_WHAT IS REQUIRED:_ Find the line that contains "Add some way". Then set down that line and all the lines after it, to the end of the records, exactly and with nothing added.
· · · ·
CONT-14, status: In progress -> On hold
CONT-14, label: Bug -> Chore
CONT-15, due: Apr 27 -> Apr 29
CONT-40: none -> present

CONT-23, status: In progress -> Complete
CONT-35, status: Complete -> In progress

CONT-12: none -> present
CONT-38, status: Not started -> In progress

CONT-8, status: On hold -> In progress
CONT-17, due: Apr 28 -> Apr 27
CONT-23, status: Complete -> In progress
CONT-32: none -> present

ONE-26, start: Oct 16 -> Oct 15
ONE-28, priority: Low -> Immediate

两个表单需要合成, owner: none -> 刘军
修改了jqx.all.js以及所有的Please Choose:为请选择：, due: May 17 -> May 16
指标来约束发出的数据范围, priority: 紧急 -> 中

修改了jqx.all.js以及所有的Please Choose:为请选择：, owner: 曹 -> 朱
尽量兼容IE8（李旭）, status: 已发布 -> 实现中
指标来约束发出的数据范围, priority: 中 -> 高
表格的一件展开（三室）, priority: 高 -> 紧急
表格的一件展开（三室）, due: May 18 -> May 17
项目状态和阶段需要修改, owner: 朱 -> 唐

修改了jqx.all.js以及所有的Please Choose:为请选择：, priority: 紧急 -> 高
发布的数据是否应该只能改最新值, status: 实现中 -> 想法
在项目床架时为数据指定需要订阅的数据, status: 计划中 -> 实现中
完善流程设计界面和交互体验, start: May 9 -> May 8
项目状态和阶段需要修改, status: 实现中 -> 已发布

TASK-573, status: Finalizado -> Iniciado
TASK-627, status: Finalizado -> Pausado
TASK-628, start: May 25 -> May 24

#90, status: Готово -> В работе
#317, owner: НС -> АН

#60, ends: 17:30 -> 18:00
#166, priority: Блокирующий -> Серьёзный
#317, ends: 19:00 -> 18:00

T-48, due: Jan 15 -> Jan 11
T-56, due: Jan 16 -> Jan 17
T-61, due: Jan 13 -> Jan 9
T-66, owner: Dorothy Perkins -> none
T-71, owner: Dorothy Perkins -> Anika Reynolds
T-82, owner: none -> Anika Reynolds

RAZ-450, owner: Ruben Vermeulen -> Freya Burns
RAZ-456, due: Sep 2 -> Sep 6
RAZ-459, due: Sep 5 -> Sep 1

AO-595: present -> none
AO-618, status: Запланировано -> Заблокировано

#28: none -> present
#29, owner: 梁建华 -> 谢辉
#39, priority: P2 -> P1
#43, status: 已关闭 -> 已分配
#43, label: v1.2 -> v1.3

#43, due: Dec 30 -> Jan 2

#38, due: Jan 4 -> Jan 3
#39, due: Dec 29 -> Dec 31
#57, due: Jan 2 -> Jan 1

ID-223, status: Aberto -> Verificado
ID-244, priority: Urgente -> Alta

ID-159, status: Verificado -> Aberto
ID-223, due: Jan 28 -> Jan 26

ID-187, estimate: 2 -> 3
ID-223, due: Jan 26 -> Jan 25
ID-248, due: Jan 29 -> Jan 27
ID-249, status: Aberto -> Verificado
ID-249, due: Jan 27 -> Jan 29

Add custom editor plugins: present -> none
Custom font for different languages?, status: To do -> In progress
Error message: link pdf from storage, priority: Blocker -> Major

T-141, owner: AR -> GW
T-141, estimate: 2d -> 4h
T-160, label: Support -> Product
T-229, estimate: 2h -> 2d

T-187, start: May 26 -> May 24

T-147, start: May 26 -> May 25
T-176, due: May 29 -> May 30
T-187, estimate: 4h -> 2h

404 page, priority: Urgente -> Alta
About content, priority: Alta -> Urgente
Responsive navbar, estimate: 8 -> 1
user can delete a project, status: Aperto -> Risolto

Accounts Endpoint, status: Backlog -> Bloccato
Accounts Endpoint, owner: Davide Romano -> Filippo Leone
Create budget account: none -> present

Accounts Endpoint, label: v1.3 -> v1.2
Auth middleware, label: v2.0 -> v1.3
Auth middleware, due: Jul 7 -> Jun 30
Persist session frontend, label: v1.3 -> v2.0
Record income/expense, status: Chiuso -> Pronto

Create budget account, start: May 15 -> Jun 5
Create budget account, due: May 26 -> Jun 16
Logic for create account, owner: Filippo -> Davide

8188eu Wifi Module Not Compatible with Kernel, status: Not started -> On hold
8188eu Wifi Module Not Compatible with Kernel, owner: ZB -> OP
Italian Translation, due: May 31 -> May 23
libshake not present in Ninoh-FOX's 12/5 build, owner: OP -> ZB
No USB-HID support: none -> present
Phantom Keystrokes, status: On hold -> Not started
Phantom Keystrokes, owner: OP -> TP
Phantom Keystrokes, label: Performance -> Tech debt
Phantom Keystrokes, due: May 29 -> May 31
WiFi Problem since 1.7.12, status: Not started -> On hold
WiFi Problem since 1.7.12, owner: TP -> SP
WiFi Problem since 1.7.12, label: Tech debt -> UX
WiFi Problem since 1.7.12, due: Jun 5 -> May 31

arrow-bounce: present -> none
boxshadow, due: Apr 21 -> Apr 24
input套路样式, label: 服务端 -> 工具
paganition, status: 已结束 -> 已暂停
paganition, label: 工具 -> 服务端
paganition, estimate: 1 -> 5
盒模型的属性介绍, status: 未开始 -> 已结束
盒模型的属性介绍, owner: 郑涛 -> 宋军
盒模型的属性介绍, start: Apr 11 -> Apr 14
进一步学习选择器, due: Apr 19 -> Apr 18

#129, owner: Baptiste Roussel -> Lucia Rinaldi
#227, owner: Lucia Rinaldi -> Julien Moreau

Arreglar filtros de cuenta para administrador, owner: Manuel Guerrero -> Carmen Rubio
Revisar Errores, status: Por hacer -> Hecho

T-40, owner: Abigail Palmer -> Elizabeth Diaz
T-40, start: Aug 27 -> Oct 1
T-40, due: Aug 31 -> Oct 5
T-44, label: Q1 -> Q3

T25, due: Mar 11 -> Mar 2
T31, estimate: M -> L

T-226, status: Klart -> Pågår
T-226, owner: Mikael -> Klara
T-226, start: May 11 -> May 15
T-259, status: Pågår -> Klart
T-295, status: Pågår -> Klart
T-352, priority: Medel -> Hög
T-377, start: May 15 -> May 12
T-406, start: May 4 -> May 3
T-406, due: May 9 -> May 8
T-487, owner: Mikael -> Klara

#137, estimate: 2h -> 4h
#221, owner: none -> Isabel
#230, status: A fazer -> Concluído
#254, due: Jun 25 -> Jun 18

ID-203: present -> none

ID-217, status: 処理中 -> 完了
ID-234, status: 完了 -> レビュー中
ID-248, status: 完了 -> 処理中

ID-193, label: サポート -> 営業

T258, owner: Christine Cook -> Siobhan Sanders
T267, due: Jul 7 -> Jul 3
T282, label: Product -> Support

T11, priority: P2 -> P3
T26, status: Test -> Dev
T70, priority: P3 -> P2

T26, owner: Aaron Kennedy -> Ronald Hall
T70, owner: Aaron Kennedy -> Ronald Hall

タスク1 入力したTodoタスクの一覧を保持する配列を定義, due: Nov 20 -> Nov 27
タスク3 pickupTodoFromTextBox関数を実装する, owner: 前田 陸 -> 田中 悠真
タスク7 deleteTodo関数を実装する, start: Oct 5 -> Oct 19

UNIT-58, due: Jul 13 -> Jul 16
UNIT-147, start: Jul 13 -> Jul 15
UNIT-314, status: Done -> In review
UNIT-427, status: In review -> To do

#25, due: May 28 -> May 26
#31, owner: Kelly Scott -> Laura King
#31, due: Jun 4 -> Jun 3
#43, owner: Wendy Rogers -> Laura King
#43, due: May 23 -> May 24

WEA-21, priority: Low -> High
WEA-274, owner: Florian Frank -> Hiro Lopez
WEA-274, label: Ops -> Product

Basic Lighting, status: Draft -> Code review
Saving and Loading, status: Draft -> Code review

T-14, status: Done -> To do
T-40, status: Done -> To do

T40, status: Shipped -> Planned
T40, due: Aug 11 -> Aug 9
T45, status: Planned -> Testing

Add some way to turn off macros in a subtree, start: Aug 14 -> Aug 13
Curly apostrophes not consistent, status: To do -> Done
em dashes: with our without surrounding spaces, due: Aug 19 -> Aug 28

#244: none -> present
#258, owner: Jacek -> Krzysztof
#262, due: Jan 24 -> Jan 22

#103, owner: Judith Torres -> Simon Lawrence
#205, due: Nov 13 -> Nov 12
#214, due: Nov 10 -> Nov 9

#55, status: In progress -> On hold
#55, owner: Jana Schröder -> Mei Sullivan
· · · ·
_EXERCISE SOLUTION:_
Add some way to turn off macros in a subtree, start: Aug 14 -> Aug 13
Curly apostrophes not consistent, status: To do -> Done
em dashes: with our without surrounding spaces, due: Aug 19 -> Aug 28

#244: none -> present
#258, owner: Jacek -> Krzysztof
#262, due: Jan 24 -> Jan 22

#103, owner: Judith Torres -> Simon Lawrence
#205, due: Nov 13 -> Nov 12
#214, due: Nov 10 -> Nov 9

#55, status: In progress -> On hold
#55, owner: Jana Schröder -> Mei Sullivan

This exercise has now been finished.